═════ RECORDED DATA
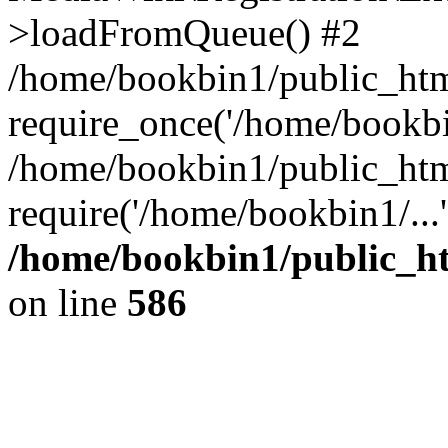
>loadFromQueue() #2
/home/bookbin1/public_html
require_once('/home/bookbin
/home/bookbin1/public_html
require('/home/bookbin1/...
/home/bookbin1/public_htm
on line
586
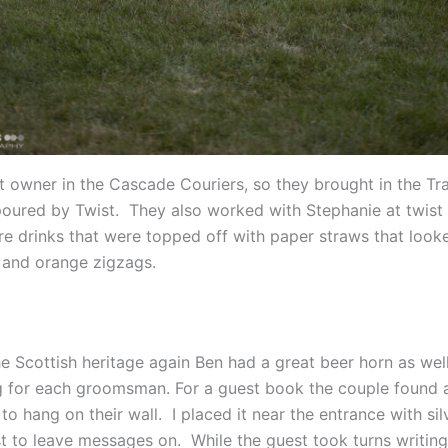
t owner in the Cascade Couriers, so they brought in the Tra
poured by Twist. They also worked with Stephanie at twist 
re drinks that were topped off with paper straws that looke
 and orange zigzags.
he Scottish heritage again Ben had a great beer horn as wel
for each groomsman. For a guest book the couple found a
o hang on their wall. I placed it near the entrance with sil
st to leave messages on. While the guest took turns writing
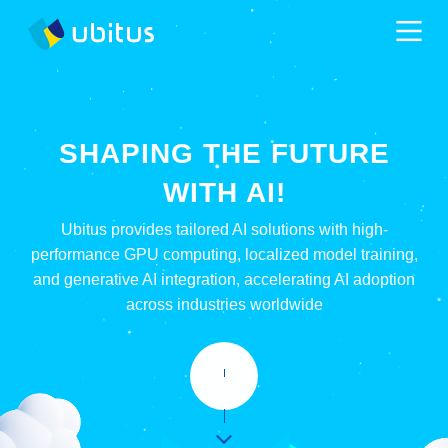
SHAPING THE FUTURE
WITH AI!
Ubitus provides tailored AI solutions with high-
performance GPU computing, localized model training,
and generative AI integration, accelerating AI adoption
across industries worldwide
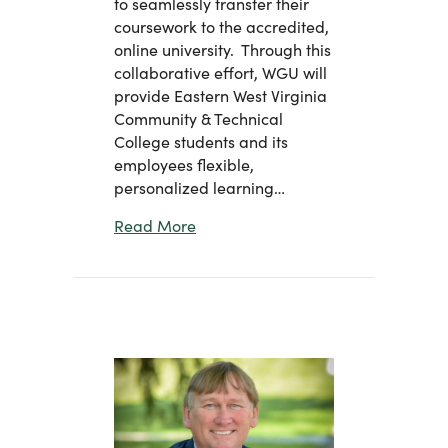
to seamlessly transfer their
coursework to the accredited,
online university. Through this
collaborative effort, WGU will
provide Eastern West Virginia
Community & Technical
College students and its
employees flexible,
personalized learning…
about Eastern Announces Partnersh
Read More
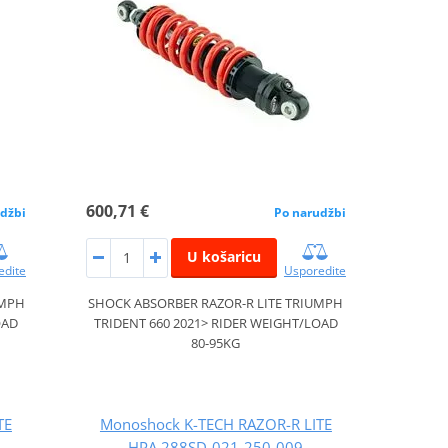
600,71 €
džbi
Po narudžbi
U košaricu
edite
Usporedite
UMPH
SHOCK ABSORBER RAZOR-R LITE TRIUMPH
OAD
TRIDENT 660 2021> RIDER WEIGHT/LOAD
80-95KG
TE
Monoshock K-TECH RAZOR-R LITE
HPA 288SD-021-250-009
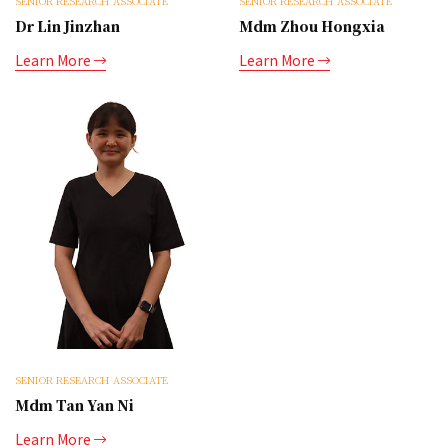
SENIOR RESEARCH ASSOCIATE
SENIOR RESEARCH ASSOCIATE
Dr Lin Jinzhan
Mdm Zhou Hongxia
Learn More
Learn More
SENIOR RESEARCH ASSOCIATE
Mdm Tan Yan Ni
Learn More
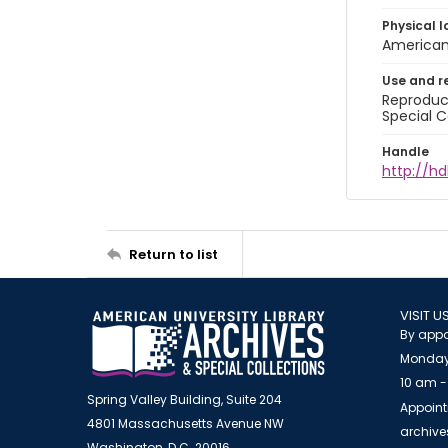
Physical l
American 
Use and r
Reproduct
Special C
Handle
http://hd
Return to list
VISIT U
By appo
Monday
10 am -
Spring Valley Building, Suite 204
Appoint
4801 Massachusetts Avenue NW
archiv
Washington, D.C. 20016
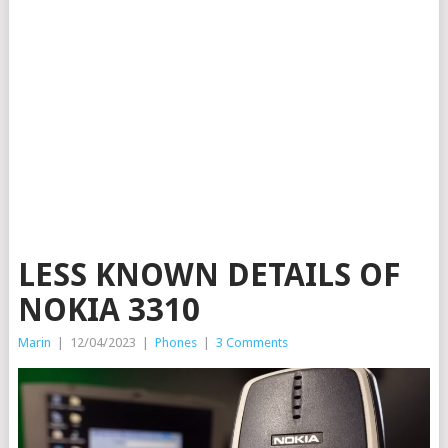
LESS KNOWN DETAILS OF
NOKIA 3310
Marin
|
12/04/2023
|
Phones
|
3 Comments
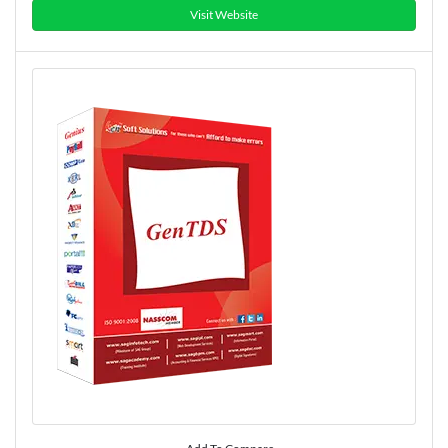
Visit Website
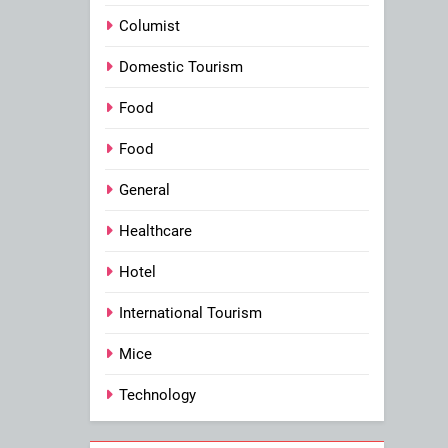
Columist
Domestic Tourism
Food
Food
General
Healthcare
Hotel
International Tourism
Mice
Technology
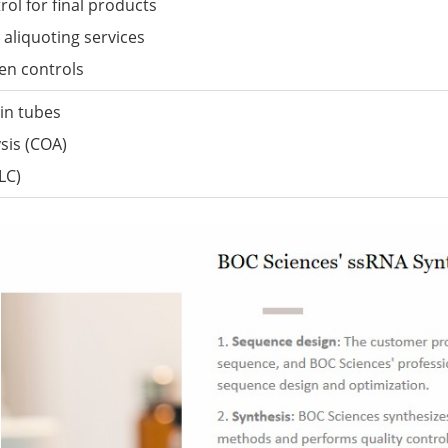
ol for final products
aliquoting services
den controls
in tubes
ysis (COA)
LC)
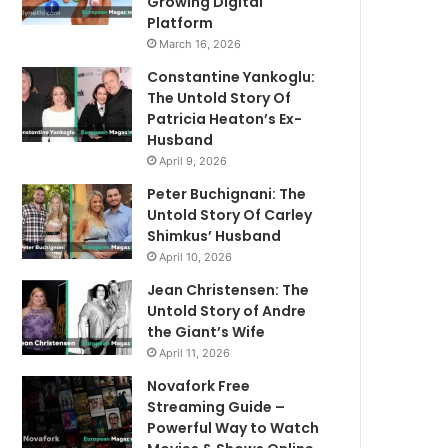
Growing Digital
Platform
March 16, 2026
Constantine Yankoglu:
The Untold Story Of
Patricia Heaton’s Ex-
Husband
April 9, 2026
Peter Buchignani: The
Untold Story Of Carley
Shimkus’ Husband
April 10, 2026
Jean Christensen: The
Untold Story of Andre
the Giant’s Wife
April 11, 2026
Novafork Free
Streaming Guide –
Powerful Way to Watch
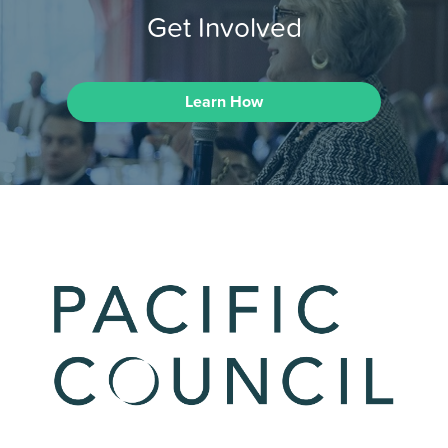
Get Involved
Learn How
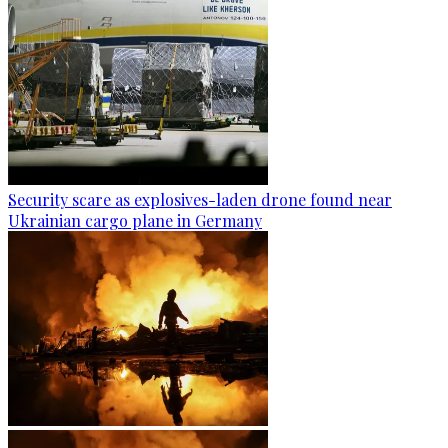
Security scare as explosives-laden drone found near
Ukrainian cargo plane in Germany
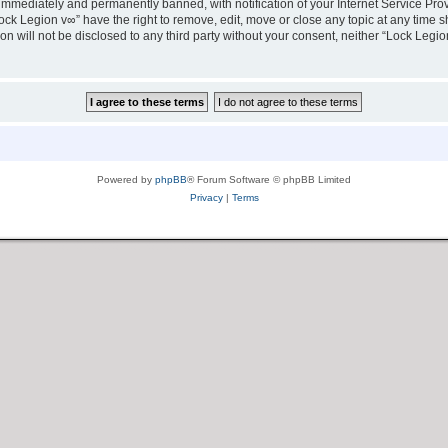
immediately and permanently banned, with notification of your Internet Service Prov
ock Legion v∞” have the right to remove, edit, move or close any topic at any time s
ion will not be disclosed to any third party without your consent, neither “Lock Leg
Powered by
phpBB
® Forum Software © phpBB Limited
Privacy
|
Terms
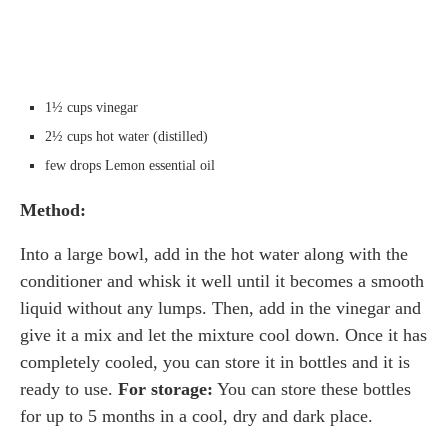
1½ cups vinegar
2½ cups hot water (distilled)
few drops Lemon essential oil
Method:
Into a large bowl, add in the hot water along with the
conditioner and whisk it well until it becomes a smooth
liquid without any lumps. Then, add in the vinegar and
give it a mix and let the mixture cool down. Once it has
completely cooled, you can store it in bottles and it is
ready to use.
For storage:
You can store these bottles
for up to 5 months in a cool, dry and dark place.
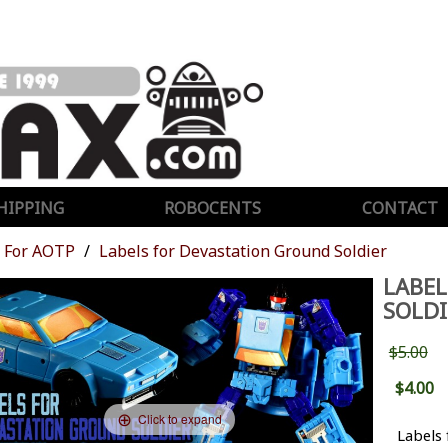
HIPPING
ROBOCENTS
CONTACT
For AOTP
Labels for Devastation Ground Soldier
LABEL
SOLDI
$5.00
$4.00
Click to expand
Labels 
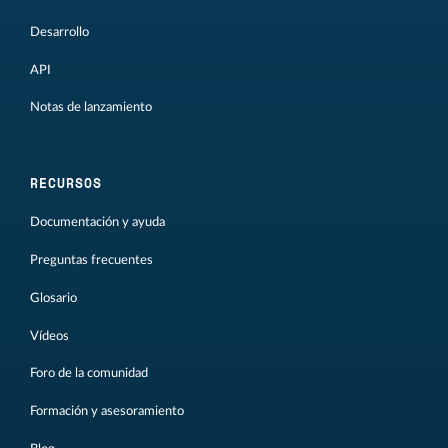
Desarrollo
API
Notas de lanzamiento
RECURSOS
Documentación y ayuda
Preguntas frecuentes
Glosario
Vídeos
Foro de la comunidad
Formación y asesoramiento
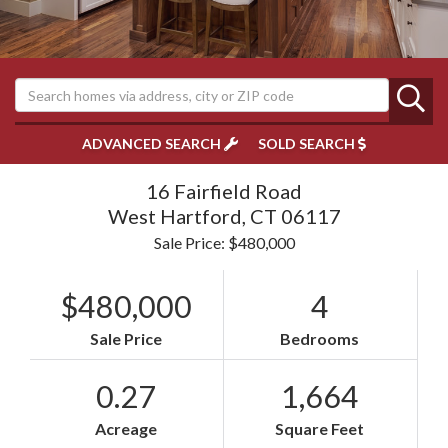
ADVANCED SEARCH
SOLD SEARCH
16 Fairfield Road
West Hartford,
CT
06117
Sale Price: $480,000
$480,000
4
Sale Price
Bedrooms
0.27
1,664
Acreage
Square Feet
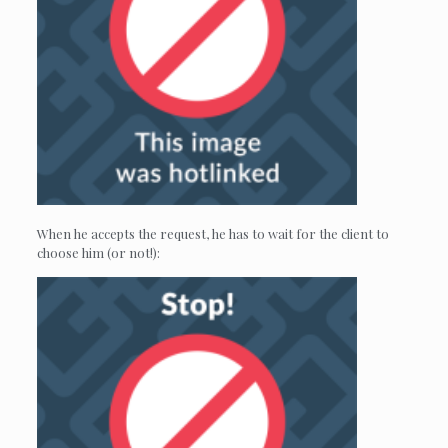
When he accepts the request, he has to wait for the client to
choose him (or not!):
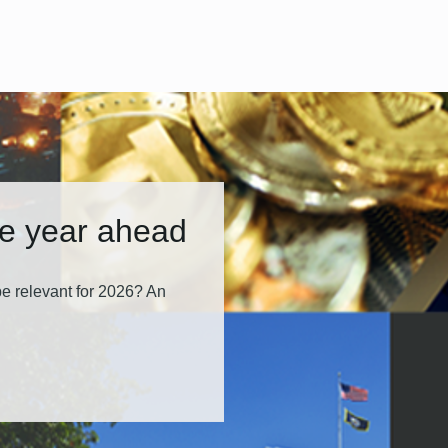
he year ahead
e relevant for 2026? An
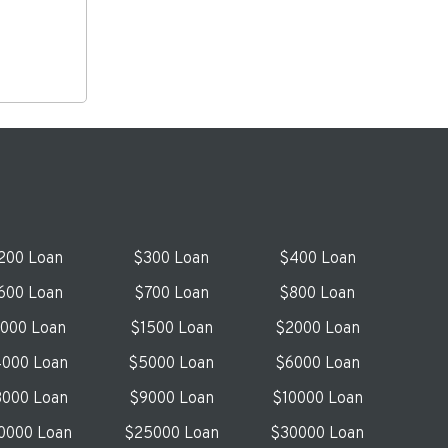
200 Loan
$300 Loan
$400 Loan
600 Loan
$700 Loan
$800 Loan
1000 Loan
$1500 Loan
$2000 Loan
000 Loan
$5000 Loan
$6000 Loan
000 Loan
$9000 Loan
$10000 Loan
0000 Loan
$25000 Loan
$30000 Loan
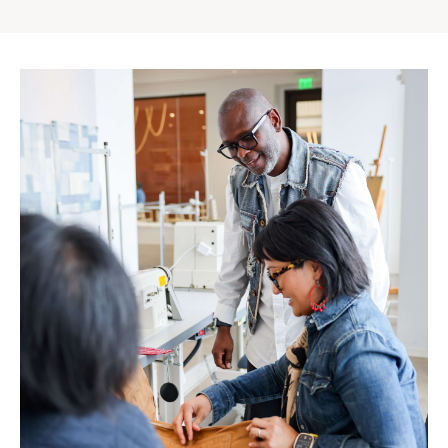
Gap
Inc.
══════════
--- INSTRUCTION ---
What is needed is an exact copy of only the lines above from the one with "conditioner and whisk" to the one with "Square Feet", both kept, with every picture left out.

--- WRITTEN REPLY ---
conditioner and whisk it well until it becomes a smooth
liquid without any lumps. Then, add in the vinegar and
give it a mix and let the mixture cool down. Once it has
completely cooled, you can store it in bottles and it is
ready to use.
For storage:
You can store these bottles
for up to 5 months in a cool, dry and dark place.
HIPPING
ROBOCENTS
CONTACT
For AOTP
Labels for Devastation Ground Soldier
LABEL
SOLDI
$5.00
$4.00
Click to expand
Labels 
Desarrollo
API
Notas de lanzamiento
RECURSOS
Documentación y ayuda
Preguntas frecuentes
Glosario
Vídeos
Foro de la comunidad
Formación y asesoramiento
ADVANCED SEARCH
SOLD SEARCH
16 Fairfield Road
West Hartford,
CT
06117
Sale Price: $480,000
$480,000
4
Sale Price
Bedrooms
0.27
1,664
Acreage
Square Feet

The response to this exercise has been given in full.